Description of the task:
Of all the entries below, only the lines from the one with "plantules est efficace" up to and including the one with "São medicamentos indicados" are to be duplicated exactly.

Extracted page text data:
== Segment start ==
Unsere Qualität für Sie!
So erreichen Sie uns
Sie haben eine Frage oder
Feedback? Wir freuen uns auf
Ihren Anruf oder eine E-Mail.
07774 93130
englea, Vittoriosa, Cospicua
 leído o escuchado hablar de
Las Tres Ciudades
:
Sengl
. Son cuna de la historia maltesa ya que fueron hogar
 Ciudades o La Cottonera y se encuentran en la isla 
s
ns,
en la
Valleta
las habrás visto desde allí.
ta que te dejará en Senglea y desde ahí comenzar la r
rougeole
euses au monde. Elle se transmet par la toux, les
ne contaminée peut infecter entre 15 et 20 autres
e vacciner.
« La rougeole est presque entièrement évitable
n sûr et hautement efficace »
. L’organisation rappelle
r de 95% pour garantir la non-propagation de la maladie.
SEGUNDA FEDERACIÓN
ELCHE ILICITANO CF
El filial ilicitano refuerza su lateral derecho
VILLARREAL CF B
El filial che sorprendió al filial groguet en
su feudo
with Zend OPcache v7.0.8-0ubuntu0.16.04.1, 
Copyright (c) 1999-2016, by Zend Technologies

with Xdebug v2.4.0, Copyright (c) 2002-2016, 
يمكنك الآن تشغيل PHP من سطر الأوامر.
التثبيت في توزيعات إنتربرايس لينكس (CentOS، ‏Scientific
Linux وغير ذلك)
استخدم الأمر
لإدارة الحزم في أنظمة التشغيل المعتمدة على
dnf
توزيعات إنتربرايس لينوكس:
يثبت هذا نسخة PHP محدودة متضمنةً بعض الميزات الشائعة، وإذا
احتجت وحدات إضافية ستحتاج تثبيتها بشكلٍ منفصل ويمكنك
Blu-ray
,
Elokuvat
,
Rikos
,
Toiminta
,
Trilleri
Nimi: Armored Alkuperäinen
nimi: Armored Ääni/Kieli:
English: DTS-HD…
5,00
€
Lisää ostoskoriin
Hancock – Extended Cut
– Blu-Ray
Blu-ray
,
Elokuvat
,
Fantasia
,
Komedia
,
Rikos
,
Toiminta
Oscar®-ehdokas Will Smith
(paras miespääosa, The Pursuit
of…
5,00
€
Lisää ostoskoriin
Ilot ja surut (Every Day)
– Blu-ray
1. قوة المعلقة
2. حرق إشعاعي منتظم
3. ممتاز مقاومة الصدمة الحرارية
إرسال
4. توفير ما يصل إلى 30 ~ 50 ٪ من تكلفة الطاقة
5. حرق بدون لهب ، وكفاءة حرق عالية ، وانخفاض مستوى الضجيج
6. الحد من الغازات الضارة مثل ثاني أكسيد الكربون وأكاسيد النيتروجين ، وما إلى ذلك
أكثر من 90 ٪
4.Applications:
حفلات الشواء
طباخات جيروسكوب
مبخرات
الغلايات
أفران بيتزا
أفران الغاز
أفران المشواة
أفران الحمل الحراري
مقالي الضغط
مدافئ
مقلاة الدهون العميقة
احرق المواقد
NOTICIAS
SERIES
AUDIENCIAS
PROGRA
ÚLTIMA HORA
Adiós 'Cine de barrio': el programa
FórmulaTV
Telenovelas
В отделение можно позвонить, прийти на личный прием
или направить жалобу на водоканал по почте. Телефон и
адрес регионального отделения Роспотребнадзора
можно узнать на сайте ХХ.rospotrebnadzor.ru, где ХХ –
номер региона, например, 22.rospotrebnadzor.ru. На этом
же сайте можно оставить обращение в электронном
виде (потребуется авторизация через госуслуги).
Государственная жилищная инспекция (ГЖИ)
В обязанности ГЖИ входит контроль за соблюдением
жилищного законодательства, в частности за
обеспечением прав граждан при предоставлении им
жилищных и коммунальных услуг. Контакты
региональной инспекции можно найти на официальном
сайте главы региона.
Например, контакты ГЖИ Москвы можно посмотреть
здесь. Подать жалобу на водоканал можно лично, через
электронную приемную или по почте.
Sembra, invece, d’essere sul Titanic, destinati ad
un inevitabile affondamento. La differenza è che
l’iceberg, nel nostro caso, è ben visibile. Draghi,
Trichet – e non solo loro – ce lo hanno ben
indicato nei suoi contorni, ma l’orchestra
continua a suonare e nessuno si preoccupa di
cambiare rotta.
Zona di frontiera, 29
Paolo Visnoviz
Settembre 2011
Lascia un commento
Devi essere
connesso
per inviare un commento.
== Segment end ==
== Segment start ==
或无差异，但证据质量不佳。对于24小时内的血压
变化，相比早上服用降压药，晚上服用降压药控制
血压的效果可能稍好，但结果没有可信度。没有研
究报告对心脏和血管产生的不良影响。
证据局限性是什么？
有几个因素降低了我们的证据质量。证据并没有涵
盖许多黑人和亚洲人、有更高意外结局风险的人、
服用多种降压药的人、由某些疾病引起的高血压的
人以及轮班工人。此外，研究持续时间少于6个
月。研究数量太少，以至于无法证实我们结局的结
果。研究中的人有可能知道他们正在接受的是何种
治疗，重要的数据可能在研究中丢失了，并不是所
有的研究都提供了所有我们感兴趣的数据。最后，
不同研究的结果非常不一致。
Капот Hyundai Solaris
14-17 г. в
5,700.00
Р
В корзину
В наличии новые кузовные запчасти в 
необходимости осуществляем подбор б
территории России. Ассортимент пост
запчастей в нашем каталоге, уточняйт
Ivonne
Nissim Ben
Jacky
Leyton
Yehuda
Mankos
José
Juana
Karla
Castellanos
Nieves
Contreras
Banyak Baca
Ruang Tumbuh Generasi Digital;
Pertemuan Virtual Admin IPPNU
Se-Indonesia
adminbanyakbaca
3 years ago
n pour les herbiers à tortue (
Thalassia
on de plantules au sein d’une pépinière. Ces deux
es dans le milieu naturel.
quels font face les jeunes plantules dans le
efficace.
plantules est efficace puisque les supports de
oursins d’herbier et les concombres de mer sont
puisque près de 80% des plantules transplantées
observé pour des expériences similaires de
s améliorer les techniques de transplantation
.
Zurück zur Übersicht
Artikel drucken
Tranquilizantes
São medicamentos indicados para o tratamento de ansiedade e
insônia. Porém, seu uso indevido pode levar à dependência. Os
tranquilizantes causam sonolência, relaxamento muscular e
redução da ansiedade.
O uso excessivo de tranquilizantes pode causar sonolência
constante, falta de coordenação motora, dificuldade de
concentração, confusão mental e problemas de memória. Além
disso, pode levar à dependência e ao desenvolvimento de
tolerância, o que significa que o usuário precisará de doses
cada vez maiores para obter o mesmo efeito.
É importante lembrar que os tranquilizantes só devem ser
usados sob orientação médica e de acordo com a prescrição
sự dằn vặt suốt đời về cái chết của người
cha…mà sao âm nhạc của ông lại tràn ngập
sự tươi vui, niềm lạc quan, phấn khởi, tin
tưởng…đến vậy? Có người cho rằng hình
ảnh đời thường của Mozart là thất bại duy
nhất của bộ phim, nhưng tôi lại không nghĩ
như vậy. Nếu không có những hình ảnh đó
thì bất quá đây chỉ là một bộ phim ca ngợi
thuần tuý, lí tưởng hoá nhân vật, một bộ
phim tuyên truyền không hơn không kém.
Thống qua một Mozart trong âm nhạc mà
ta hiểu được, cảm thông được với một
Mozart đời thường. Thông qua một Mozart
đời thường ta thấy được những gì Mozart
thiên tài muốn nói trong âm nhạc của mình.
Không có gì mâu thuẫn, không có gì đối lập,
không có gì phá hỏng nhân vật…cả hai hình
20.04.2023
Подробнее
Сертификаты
== Segment end ==
Solution to the problem:
plantules est efficace puisque les supports de
oursins d’herbier et les concombres de mer sont
puisque près de 80% des plantules transplantées
observé pour des expériences similaires de
s améliorer les techniques de transplantation
.
Zurück zur Übersicht
Artikel drucken
Tranquilizantes
São medicamentos indicados para o tratamento de ansiedade e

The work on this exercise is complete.